PROBLEM DESCRIPTION >> Please put every line of the material into a JSON list of strings, one string per line, and leave out any blank lines.

(Saved data entries)
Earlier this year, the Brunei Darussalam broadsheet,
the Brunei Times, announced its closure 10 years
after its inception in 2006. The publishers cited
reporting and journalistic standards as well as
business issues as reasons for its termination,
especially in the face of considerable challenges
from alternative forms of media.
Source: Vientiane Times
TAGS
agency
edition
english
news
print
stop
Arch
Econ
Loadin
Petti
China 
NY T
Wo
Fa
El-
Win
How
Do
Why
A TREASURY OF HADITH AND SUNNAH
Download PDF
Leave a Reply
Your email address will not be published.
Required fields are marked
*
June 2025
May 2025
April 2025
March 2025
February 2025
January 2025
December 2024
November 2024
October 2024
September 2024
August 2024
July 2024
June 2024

EXERCISE SOLUTION >>
[
  "Earlier this year, the Brunei Darussalam broadsheet,",
  "the Brunei Times, announced its closure 10 years",
  "after its inception in 2006. The publishers cited",
  "reporting and journalistic standards as well as",
  "business issues as reasons for its termination,",
  "especially in the face of considerable challenges",
  "from alternative forms of media.",
  "Source: Vientiane Times",
  "TAGS",
  "agency",
  "edition",
  "english",
  "news",
  "print",
  "stop",
  "Arch",
  "Econ",
  "Loadin",
  "Petti",
  "China ",
  "NY T",
  "Wo",
  "Fa",
  "El-",
  "Win",
  "How",
  "Do",
  "Why",
  "A TREASURY OF HADITH AND SUNNAH",
  "Download PDF",
  "Leave a Reply",
  "Your email address will not be published.",
  "Required fields are marked",
  "*",
  "June 2025",
  "May 2025",
  "April 2025",
  "March 2025",
  "February 2025",
  "January 2025",
  "December 2024",
  "November 2024",
  "October 2024",
  "September 2024",
  "August 2024",
  "July 2024",
  "June 2024"
]